Thursday, April 25, 2024

Five questions. We just want to ask you five questions — or, rather, get five recommendations of things to read, listen to, watch, eat and buy from people who live, work or otherwise spend time in Cambridge. First up is Erica Milia, a Cambridge resident who works in Porter Square.

Read: “The Visual Display of Quantitative Information” by Edward R. Tufte (Graphics Pr, 2001). is Erica’s recommendation for reading material. “That’s a very Cambridge answer for you,” Erica says, calling it “one thing everybody should read” but amending that to: “Anyone who studied graphs in school should read it. It sounds boring, but it is actually really funny, and half the book is pictures,” she said.

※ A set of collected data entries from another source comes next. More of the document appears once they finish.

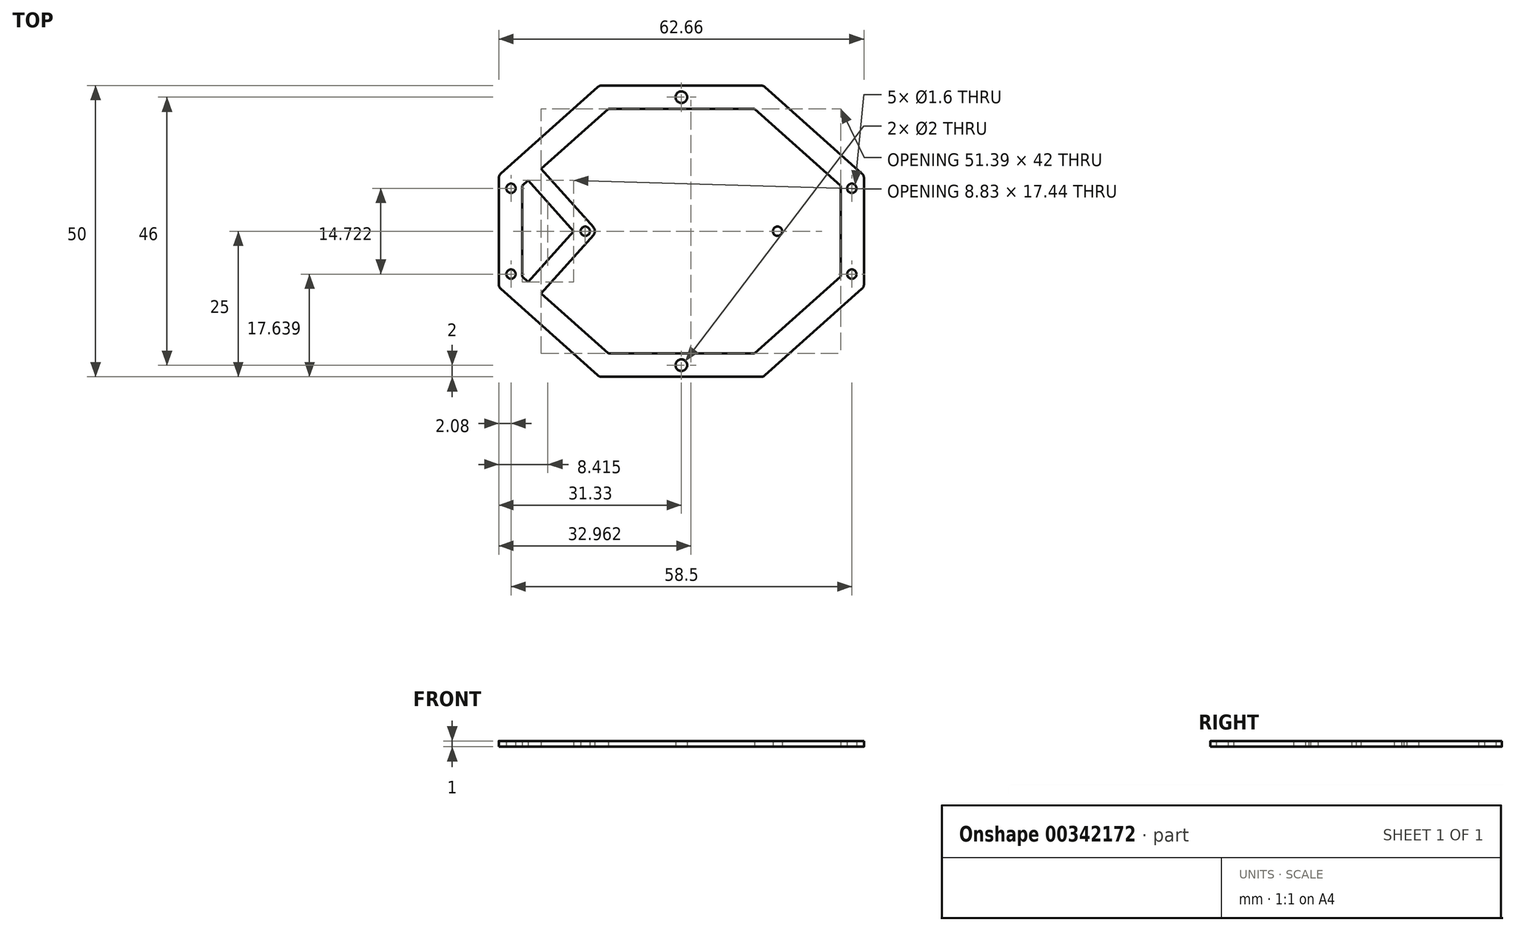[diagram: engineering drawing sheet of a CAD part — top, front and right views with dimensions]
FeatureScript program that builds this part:
annotation { "Feature Type Name" : "Feature", "Feature Type Description" : "" }
export const myFeature = defineFeature(function(context is Context, id is Id, definition is map)
    precondition{}
    {
        {
            var Q0;
            Q0=qCreatedBy(makeId("Top.planeOp"),FACE);
            var sketch = newSketch(context, id + "F0", { "sketchPlane" : qUnion([Q0])});
            skPoint(sketch, "E0", {"position": v(0, 25) * mm});
            skPoint(sketch, "E1", {"position": v(25, 0) * mm});
            skPoint(sketch, "E2", {"position": v(16.5, 0) * mm});
            skPoint(sketch, "E3.1.0", {"position": v(29.25, -7.36) * mm});
            skPoint(sketch, "E3.2.0", {"position": v(29.25, 7.36) * mm});
            skLineSegment(sketch, "E4", {"start": v(0, 25) * mm, "end": v(14.07, 25) * mm});
            skPoint(sketch, "E5.MirrorP", {"position": v(-29.25, 7.36) * mm});
            skPoint(sketch, "E6.MirrorP", {"position": v(-16.5, 0) * mm});
            skPoint(sketch, "E7.MirrorP", {"position": v(-25, 0) * mm});
            skPoint(sketch, "E8.MirrorP", {"position": v(-29.25, -7.36) * mm});
            skCircle(sketch, "E9", {"center": v(29.25, 7.36) * mm, "radius": 0.8 * mm});
            skCircle(sketch, "E10.1.0", {"center": v(16.5, 0) * mm, "radius": 0.8 * mm});
            skCircle(sketch, "E10.2.0", {"center": v(29.25, -7.36) * mm, "radius": 0.8 * mm});
            skLineSegment(sketch, "E11", {"start": v(31.33, 0) * mm, "end": v(31.33, 9.58) * mm});
            skLineSegment(sketch, "E12", {"start": v(14.07, 25) * mm, "end": v(31.33, 9.58) * mm});
            skLineSegment(sketch, "E13.0", {"start": v(27.33, -0.08) * mm, "end": v(27.33, 7.8) * mm});
            skLineSegment(sketch, "E13.1", {"start": v(12.54, 21) * mm, "end": v(27.33, 7.8) * mm});
            skLineSegment(sketch, "E13.2", {"start": v(0, 21) * mm, "end": v(12.54, 21) * mm});
            skPoint(sketch, "E14", {"position": v(18.5, 0) * mm});
            skLineSegment(sketch, "E15", {"start": v(18.5, 0) * mm, "end": v(28.95, 11.7) * mm});
            skPoint(sketch, "E16", {"position": v(26.29, 8.72) * mm});
            skPoint(sketch, "E17", {"position": v(14.5, 0) * mm});
            skLineSegment(sketch, "E18", {"start": v(14.5, 0) * mm, "end": v(26.73, 13.69) * mm});
            skPoint(sketch, "E19", {"position": v(24.06, 10.7) * mm});
            skPoint(sketch, "E20", {"position": v(26.73, 13.69) * mm});
            skPoint(sketch, "E21", {"position": v(28.95, 11.7) * mm});
            skCircle(sketch, "E22.MirrorC", {"center": v(-29.25, -7.36) * mm, "radius": 0.8 * mm});
            skCircle(sketch, "E23.MirrorC", {"center": v(-29.25, 7.36) * mm, "radius": 0.8 * mm});
            skCircle(sketch, "E24.MirrorC", {"center": v(-16.5, 0) * mm, "radius": 0.8 * mm});
            skPoint(sketch, "E25.MirrorP", {"position": v(-14.5, 0) * mm});
            skLineSegment(sketch, "E26.MirrorCS", {"start": v(-14.07, 25) * mm, "end": v(-31.33, 9.58) * mm});
            skLineSegment(sketch, "E27.MirrorCS", {"start": v(0, 21) * mm, "end": v(-12.54, 21) * mm});
            skLineSegment(sketch, "E28.MirrorCS", {"start": v(-18.5, 0) * mm, "end": v(-28.95, 11.7) * mm});
            skLineSegment(sketch, "E29.MirrorCS", {"start": v(-31.33, 0) * mm, "end": v(-31.33, 9.58) * mm});
            skPoint(sketch, "E30.MirrorP", {"position": v(-24.06, 10.7) * mm});
            skPoint(sketch, "E31.MirrorP", {"position": v(-26.73, 13.69) * mm});
            skPoint(sketch, "E32.MirrorP", {"position": v(-26.29, 8.72) * mm});
            skLineSegment(sketch, "E33.MirrorCS", {"start": v(-14.5, 0) * mm, "end": v(-26.73, 13.69) * mm});
            skLineSegment(sketch, "E34.MirrorCS", {"start": v(-12.54, 21) * mm, "end": v(-27.33, 7.8) * mm});
            skPoint(sketch, "E35.MirrorP", {"position": v(-18.5, 0) * mm});
            skPoint(sketch, "E36.MirrorP", {"position": v(-28.95, 11.7) * mm});
            skLineSegment(sketch, "E37.MirrorCS", {"start": v(0, 25) * mm, "end": v(-14.07, 25) * mm});
            skLineSegment(sketch, "E38.MirrorCS", {"start": v(-27.33, -0.08) * mm, "end": v(-27.33, 7.8) * mm});
            skPoint(sketch, "E39.MirrorP", {"position": v(0, -25) * mm});
            skLineSegment(sketch, "E40.MirrorCS", {"start": v(-14.5, 0) * mm, "end": v(-26.73, -13.69) * mm});
            skPoint(sketch, "E41.MirrorP", {"position": v(26.73, -13.69) * mm});
            skPoint(sketch, "E42.MirrorP", {"position": v(26.29, -8.72) * mm});
            skPoint(sketch, "E43.MirrorP", {"position": v(-26.29, -8.72) * mm});
            skLineSegment(sketch, "E44.MirrorCS", {"start": v(-31.33, 0) * mm, "end": v(-31.33, -9.58) * mm});
            skLineSegment(sketch, "E45.MirrorCS", {"start": v(-27.33, 0.08) * mm, "end": v(-27.33, -7.8) * mm});
            skPoint(sketch, "E46.MirrorP", {"position": v(24.06, -10.7) * mm});
            skPoint(sketch, "E47.MirrorP", {"position": v(-26.73, -13.69) * mm});
            skLineSegment(sketch, "E48.MirrorCS", {"start": v(-18.5, 0) * mm, "end": v(-28.95, -11.7) * mm});
            skLineSegment(sketch, "E49.MirrorCS", {"start": v(0, -25) * mm, "end": v(-14.07, -25) * mm});
            skLineSegment(sketch, "E50.MirrorCS", {"start": v(14.07, -25) * mm, "end": v(31.33, -9.58) * mm});
            skPoint(sketch, "E51.MirrorP", {"position": v(28.95, -11.7) * mm});
            skLineSegment(sketch, "E52.MirrorCS", {"start": v(31.33, 0) * mm, "end": v(31.33, -9.58) * mm});
            skLineSegment(sketch, "E53.MirrorCS", {"start": v(18.5, 0) * mm, "end": v(28.95, -11.7) * mm});
            skLineSegment(sketch, "E54.MirrorCS", {"start": v(-14.07, -25) * mm, "end": v(-31.33, -9.58) * mm});
            skLineSegment(sketch, "E55.MirrorCS", {"start": v(-12.54, -21) * mm, "end": v(-27.33, -7.8) * mm});
            skLineSegment(sketch, "E56.MirrorCS", {"start": v(14.5, 0) * mm, "end": v(26.73, -13.69) * mm});
            skPoint(sketch, "E57.MirrorP", {"position": v(-24.06, -10.7) * mm});
            skLineSegment(sketch, "E58.MirrorCS", {"start": v(0, -25) * mm, "end": v(14.07, -25) * mm});
            skLineSegment(sketch, "E59.MirrorCS", {"start": v(0, -21) * mm, "end": v(-12.54, -21) * mm});
            skLineSegment(sketch, "E60.MirrorCS", {"start": v(0, -21) * mm, "end": v(12.54, -21) * mm});
            skLineSegment(sketch, "E61.MirrorCS", {"start": v(12.54, -21) * mm, "end": v(27.33, -7.8) * mm});
            skLineSegment(sketch, "E62.MirrorCS", {"start": v(27.33, 0.08) * mm, "end": v(27.33, -7.8) * mm});
            skPoint(sketch, "E63.MirrorP", {"position": v(-28.95, -11.7) * mm});
            skPoint(sketch, "E64", {"position": v(0, 23) * mm});
            skCircle(sketch, "E65", {"center": v(0, 23) * mm, "radius": 1 * mm});
            skCircle(sketch, "E66.MirrorC", {"center": v(0, -23) * mm, "radius": 1 * mm});
            skSolve(sketch);
        }
        {
            var Q0;
            {var subQ6=sQuery(id+"F0.wireOp",EDGE,"E4");Q0=makeQuery(id+"F0.imprint","IMPRINT",FACE,{"disambiguationData":[TD([[makeQuery(id+"F0.imprint","IMPRINT",EDGE,{"derivedFrom":subQ6}),-1.0]])]});}
            var Q1;
            {var subQ0=sQuery(id+"F0.wireOp",EDGE,"E28.MirrorCS");var subQ1=sQuery(id+"F0.wireOp",EDGE,"E26.MirrorCS");var subQ2=makeQuery(id+"F0.imprint","INTERSECT",VERTEX,{"derivedFrom":[subQ1,subQ0]});Q1=makeQuery(id+"F0.imprint","IMPRINT",FACE,{"disambiguationData":[TD([[makeQuery(id+"F0.imprint","IMPRINT",EDGE,{"disambiguationData":[TD([[subQ2,1.0]])],"derivedFrom":subQ1}),1.0]])]});}
            var Q2;
            {var subQ9=sQuery(id+"F0.wireOp",EDGE,"E29.MirrorCS");Q2=makeQuery(id+"F0.imprint","IMPRINT",FACE,{"disambiguationData":[TD([[makeQuery(id+"F0.imprint","IMPRINT",EDGE,{"derivedFrom":subQ9}),-1.0]])]});}
            var Q3;
            Q3=makeQuery(id+"F0.imprint","IMPRINT",FACE,{"disambiguationData":[TD([[makeQuery(id+"F0.imprint","IMPRINT",EDGE,{"derivedFrom":sQuery(id+"F0.wireOp",EDGE,"E24.MirrorC")}),-1.0]])]});
            var Q4;
            {var subQ0=sQuery(id+"F0.wireOp",EDGE,"E54.MirrorCS");var subQ1=sQuery(id+"F0.wireOp",EDGE,"E40.MirrorCS");var subQ2=makeQuery(id+"F0.imprint","INTERSECT",VERTEX,{"derivedFrom":[subQ1,subQ0]});Q4=makeQuery(id+"F0.imprint","IMPRINT",FACE,{"disambiguationData":[TD([[makeQuery(id+"F0.imprint","IMPRINT",EDGE,{"disambiguationData":[TD([[subQ2,1.0]])],"derivedFrom":subQ1}),-1.0]])]});}
            var Q5;
            {var subQ3=sQuery(id+"F0.wireOp",EDGE,"E49.MirrorCS");Q5=makeQuery(id+"F0.imprint","IMPRINT",FACE,{"disambiguationData":[TD([[makeQuery(id+"F0.imprint","IMPRINT",EDGE,{"derivedFrom":subQ3}),-1.0]])]});}
            var Q6;
            Q6=makeQuery(id+"F0.imprint","IMPRINT",FACE,{"disambiguationData":[TD([[makeQuery(id+"F0.imprint","IMPRINT",EDGE,{"derivedFrom":sQuery(id+"F0.wireOp",EDGE,"E10.1.0")}),1.0]])]});
            var Q7;
            {var subQ5=sQuery(id+"F0.wireOp",EDGE,"E11");Q7=makeQuery(id+"F0.imprint","IMPRINT",FACE,{"disambiguationData":[TD([[makeQuery(id+"F0.imprint","IMPRINT",EDGE,{"derivedFrom":subQ5}),1.0]])]});}
            var Q8;
            {var subQ0=sQuery(id+"F0.wireOp",EDGE,"E15");var subQ1=sQuery(id+"F0.wireOp",EDGE,"E12");var subQ2=makeQuery(id+"F0.imprint","INTERSECT",VERTEX,{"derivedFrom":[subQ1,subQ0]});Q8=makeQuery(id+"F0.imprint","IMPRINT",FACE,{"disambiguationData":[TD([[makeQuery(id+"F0.imprint","IMPRINT",EDGE,{"disambiguationData":[TD([[subQ2,1.0]])],"derivedFrom":subQ1}),-1.0]])]});}
            var Q9;
            {var subQ0=sQuery(id+"F0.wireOp",EDGE,"E53.MirrorCS");var subQ1=sQuery(id+"F0.wireOp",EDGE,"E50.MirrorCS");var subQ2=makeQuery(id+"F0.imprint","INTERSECT",VERTEX,{"derivedFrom":[subQ1,subQ0]});Q9=makeQuery(id+"F0.imprint","IMPRINT",FACE,{"disambiguationData":[TD([[makeQuery(id+"F0.imprint","IMPRINT",EDGE,{"disambiguationData":[TD([[subQ2,1.0]])],"derivedFrom":subQ1}),1.0]])]});}
            extrude(context, id + "F1", {"entities" : qUnion([Q0, Q1, Q2, Q3, Q4, Q5, Q6, Q7, Q8, Q9]), "depth" : 1 * mm});
        }
        {
            var Q0;
            Q0=makeQuery(id+"F1.opExtrude","SWEPT_EDGE",EDGE,{"disambiguationData":[OSD([sQuery(id+"F0.wireOp",EDGE,"E26.MirrorCS"),sQuery(id+"F0.wireOp",EDGE,"E37.MirrorCS")])]});
            var Q1;
            Q1=makeQuery(id+"F1.opExtrude","SWEPT_EDGE",EDGE,{"disambiguationData":[OSD([sQuery(id+"F0.wireOp",EDGE,"E26.MirrorCS"),sQuery(id+"F0.wireOp",EDGE,"E29.MirrorCS")])]});
            var Q2;
            Q2=makeQuery(id+"F1.opExtrude","SWEPT_EDGE",EDGE,{"disambiguationData":[OSD([sQuery(id+"F0.wireOp",EDGE,"E44.MirrorCS"),sQuery(id+"F0.wireOp",EDGE,"E54.MirrorCS")])]});
            var Q3;
            Q3=makeQuery(id+"F1.opExtrude","SWEPT_EDGE",EDGE,{"disambiguationData":[OSD([sQuery(id+"F0.wireOp",EDGE,"E49.MirrorCS"),sQuery(id+"F0.wireOp",EDGE,"E54.MirrorCS")])]});
            var Q4;
            Q4=makeQuery(id+"F1.opExtrude","SWEPT_EDGE",EDGE,{"disambiguationData":[OSD([sQuery(id+"F0.wireOp",EDGE,"E50.MirrorCS"),sQuery(id+"F0.wireOp",EDGE,"E58.MirrorCS")])]});
            var Q5;
            Q5=makeQuery(id+"F1.opExtrude","SWEPT_EDGE",EDGE,{"disambiguationData":[OSD([sQuery(id+"F0.wireOp",EDGE,"E50.MirrorCS"),sQuery(id+"F0.wireOp",EDGE,"E52.MirrorCS")])]});
            var Q6;
            Q6=makeQuery(id+"F1.opExtrude","SWEPT_EDGE",EDGE,{"disambiguationData":[OSD([sQuery(id+"F0.wireOp",EDGE,"E11"),sQuery(id+"F0.wireOp",EDGE,"E12")])]});
            var Q7;
            Q7=makeQuery(id+"F1.opExtrude","SWEPT_EDGE",EDGE,{"disambiguationData":[OSD([sQuery(id+"F0.wireOp",EDGE,"E4"),sQuery(id+"F0.wireOp",EDGE,"E12")])]});
            var Q8;
            Q8=makeQuery(id+"F1.opExtrude","SWEPT_EDGE",EDGE,{"disambiguationData":[OSD([sQuery(id+"F0.wireOp",EDGE,"E18"),sQuery(id+"F0.wireOp",EDGE,"E56.MirrorCS")])]});
            var Q9;
            Q9=makeQuery(id+"F1.opExtrude","SWEPT_EDGE",EDGE,{"disambiguationData":[OSD([sQuery(id+"F0.wireOp",EDGE,"E33.MirrorCS"),sQuery(id+"F0.wireOp",EDGE,"E40.MirrorCS")])]});
            fillet(context, id + "F2", {"entities" : qUnion([Q0, Q1, Q2, Q3, Q4, Q5, Q6, Q7, Q8, Q9]), "radius" : 1 * mm, "tangentPropagation" : true, "allowEdgeOverflow" : false});
        }
    });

Listen to: “Can I say Adele, even though everyone’s already listening to her?” The British singer-songwriter has just two albums out, 2008’s “19” and this year’s “21” (both named after her age while recording them) and has had extraordinary success with each, with the latest spending 13 weeks at the top of Billboard charts — a feat that hasn’t been accomplished since 1998. “She just goes far beyond most people doing pop,” Erica said. “She has an amazing voice and puts a lot more emotion into her songs. She writes her own lyrics, so she portrays her own feelings in a way most performing artists can’t manage.”

Watch: Erica struggled to find a recommendation for this category but finally found one “If you’re into hardcore partying and high drama with British teens”: the U.K. version of “Skins,” the sex-and-drugs soap MTV tried remaking this year with controversy and limited success. “It’s probably not something everyone should see,” she said, and “for the record, I have not seen the later seasons. They weren’t on Netflix.”

Eat: Cambridge Common, 1667 Massachusetts Ave., between Porter and Harvard squares, gets Erica’s vote because “the food’s relatively cheap and really good.” Not to be missed: the curly french fries.

Buy: Without hesitation, the store that gets Erica excited is Penti, the hosiery and lingerie store that opened at 9 JFK St., Harvard Square, just last month. It’s big in Europe, but this is the Turkish chain’s first location in the United States. “You don’t think you need tights until you walk in there and realize you need all their tights,” Erica said.